Verilen Metin:
━━━━━━━━━━━━━━━━
ABDULLAH HARRÂZ
Evliyânın
büyüklerinden. İsmi Abdullah bin Muhammed, künyesi Ebû Muhammed'dir. Rey
şehrinde doğup büyüdü. Doğum târihi bilinmemektedir. Hicrî 922 (H.310) târihinde
vefât etti.
Abdullah el-Harrâz
Rey ve Bağdâd'da ilim tahsîl etti. Çok hadîs-i şerîf ezberledi. Mâlik bin
Enes'den hadîs-i şerîf rivâyet etti. Kendisinden de Ebû Zür'a Ahmed bin Hanbel
ve oğlu ile İmâm-ı Begavî ve Müslîm hadîs-i şerîf rivâyetinde bulundular.
Abdullah el-Harrâz hazretleri evliyânın büyüklerinden Ebû İmrân Kebir'in
sohbetlerinde mânevî olgunluğa kavuşup, kemâle geldi.Ebû Hafs Haddad ile
görüştü. İlim ve irfanı ziyâdeleşti. Bâyezîd-i Bistâmî hazretlerinin talebeleri
ona çok hürmet eder, büyük bilirlerdi. YıllarcaMekke-i mükerremede müsâfir
olarak kaldı.
Abdullah el-Harrâz
harâm ve şüphelilerden çok sakınan bir zât idi. Kimseden çekinmez dâimâ hakkı
söylerdi. Bir defâsında talebelerinden yirmi sekiz kişi ile birlikte hac
yolculuğuna çıkmıştı. Mekke'ye yakın bir yerde konakladılar. Orada; "Yavrularım
şimdi sizi Allahü teâlâya emânet ediyorum." buyurdu. Talebeleri; "Efendim! siz
nereye gidiyorsunuz?" diye sordular. O; "Ben Rey'den buraya kadar sizinle sohbet
ederek ve sizi gözeterek geldim. Gönlümü size vermiştim. Şimdi ise tekrar
Rey'den tarafa gidiyorum. Hac niyetimi oradan yapacağım. İnşallah yine sizlere
kavuşurum." buyurdu ve geri döndü.
━━━━━━━━━━━━━━━━
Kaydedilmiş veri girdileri
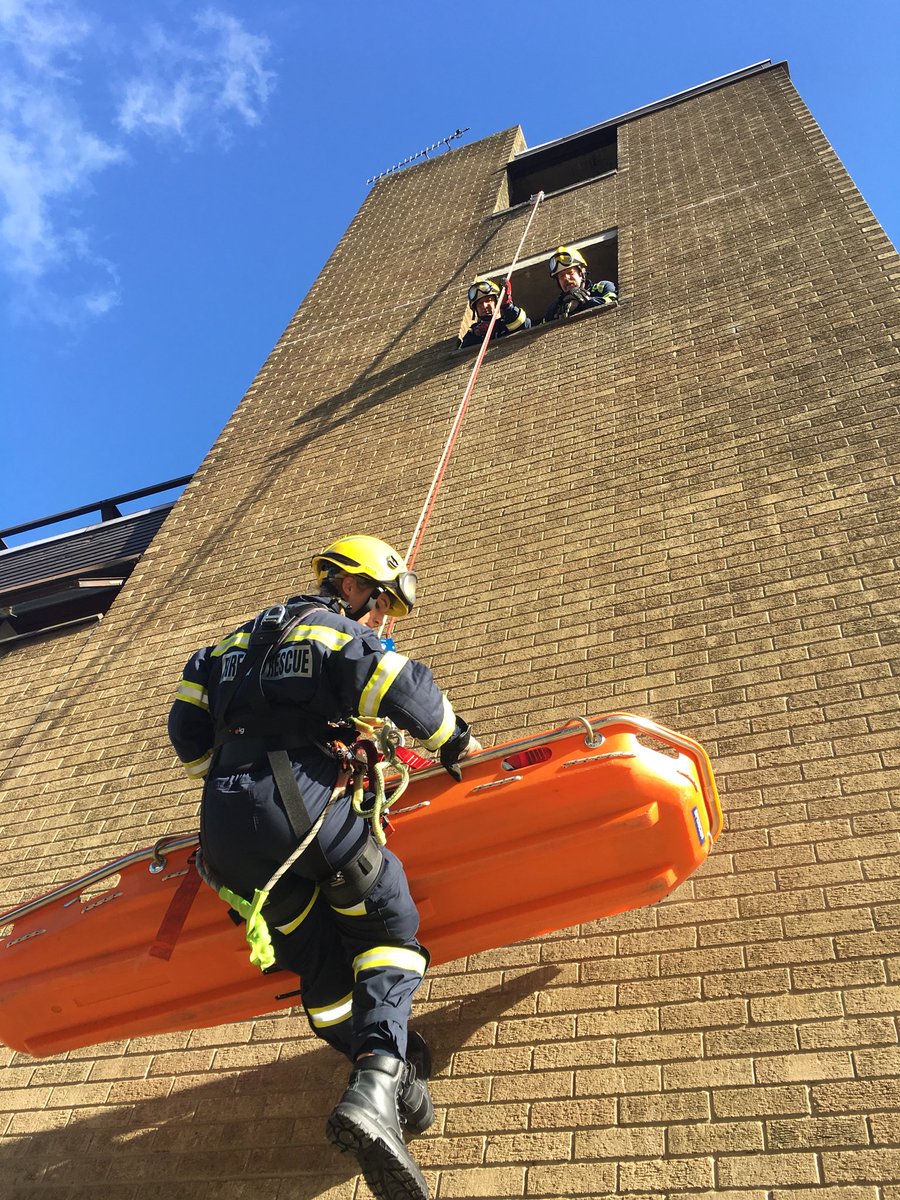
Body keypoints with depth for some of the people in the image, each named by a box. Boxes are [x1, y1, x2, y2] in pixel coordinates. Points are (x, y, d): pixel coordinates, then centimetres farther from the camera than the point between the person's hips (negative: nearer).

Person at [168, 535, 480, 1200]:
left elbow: (188, 723, 27)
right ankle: (375, 1087, -11)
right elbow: (403, 688, -11)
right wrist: (454, 740, 5)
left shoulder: (241, 637, 28)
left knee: (318, 962, 13)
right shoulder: (336, 630, 5)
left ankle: (387, 1076, 13)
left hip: (224, 829, 7)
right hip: (302, 803, -7)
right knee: (388, 929, 4)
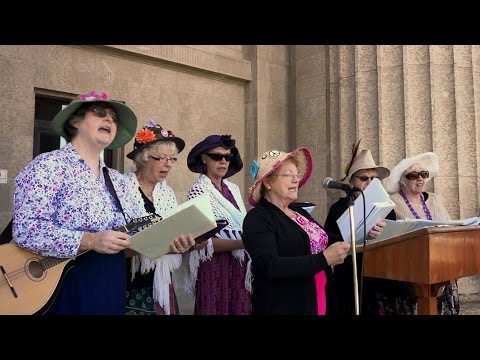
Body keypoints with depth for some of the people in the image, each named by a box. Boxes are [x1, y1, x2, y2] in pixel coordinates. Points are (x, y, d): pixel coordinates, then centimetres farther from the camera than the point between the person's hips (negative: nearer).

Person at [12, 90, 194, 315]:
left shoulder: (116, 180, 12)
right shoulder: (47, 166, -8)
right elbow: (26, 229, -18)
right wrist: (90, 241, -26)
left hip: (111, 288, 7)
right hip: (62, 287, -6)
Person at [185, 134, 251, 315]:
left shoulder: (233, 188, 10)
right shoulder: (199, 189, -9)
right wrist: (244, 243, -21)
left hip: (239, 267, 6)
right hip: (215, 268, -6)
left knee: (239, 309, 11)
━━━━━━━━━━━━━━━━
İş Emri 1:
Veri satırlarında "left shoulder: (241, 637, 28)" ifadesini içeren satırdan "right knee: (388, 929, 4)" ifadesini içeren satıra kadar, her iki uç da dâhil olmak üzere, yer alan satırları boş satırları atlayarak numaralı bir liste hâlinde yeniden yazınız.
İş Emri 2:
Abdullah el-Harrâz hakkındaki metni kaldığı yerden sürdürünüz.

Cevap Alanı 1:
1. left shoulder: (241, 637, 28)
2. left knee: (318, 962, 13)
3. right shoulder: (336, 630, 5)
4. left ankle: (387, 1076, 13)
5. left hip: (224, 829, 7)
6. right hip: (302, 803, -7)
7. right knee: (388, 929, 4)

Cevap Alanı 2:
Muhammed bin
Dâvûd Dîneverî anlatır:
Abdullah el-Harrâz
Mekke-i mükerremede iken bir defâsında sohbetine gittim. Dört gündür bir şey
yememiştim. Sohbete başladığında; "İçimizden biri dört gündür aç. Açlıktan
feryâd ediyor. Yâni ben açım der gibi bir hâli var." dedi. Sonra da; "Dünyâya
gelen bir canlı Allahü teâlâdan ümid ettiği şeye kavuşunca hayâtını vermiş ne
ehemmiyeti var?" buyurdu.
Abdullah el-Harrâz
talebelerine; "Bizim yolumuz fütüvvettir (cömertliktir). Yâni kimseden bir şey
istemek değildir." buyururdu.
Buyurdular
ki:
"Kulların en
aşağısı, namazını ve tesbîhini kendi gözünde büyülten, yaptığı ibâdetler
sebebiyle, Allahü teâlâ katında kıymeti olduğunu zanneden kimsedir. Eğer Allahü
teâlânın ihsânı ve rahmeti olmasaydı, peygamberlerin (aleyhimüsselâm) işlerinin
bile ne kadar zor olduğu görülürdü. Nasıl böyle olmasın. Peygamberlerin en
üstünü ve Allahü teâlâya en yakın olan Resûlullah efendimiz bile, Allahü
teâlânın rahmetinin kendisini örttüğünü buyurmuşlardır."
"Kulluğun en
güzeli, kulun Allahü teâlânın verdiği nîmetler karşısında, şükürden âciz
olduğunu bilmesidir."
"Sabrın alâmeti şikâyeti terk, musîbet ve sıkıntıları gizlemektir."
"Açlık
zâhidlerin, dünyaya düşkün olmayanların; zikir âriflerin gıdâsıdır."
"Ağyâra yâni
yâr ve dost olmayana iltifât etmemek, ona sırrı açıklamamak, yüzünü hakka dönmüş
olmanın alâmetlerindendir."
Yûsuf bin
Hüseyin der ki: "Abdullah el-Harrâz gibi bir kimse görmedim. O da kendisi gibi
kimse görmedi. Çok mürüvvet sâhibi, herkesi görüp gözeten bir zât idi."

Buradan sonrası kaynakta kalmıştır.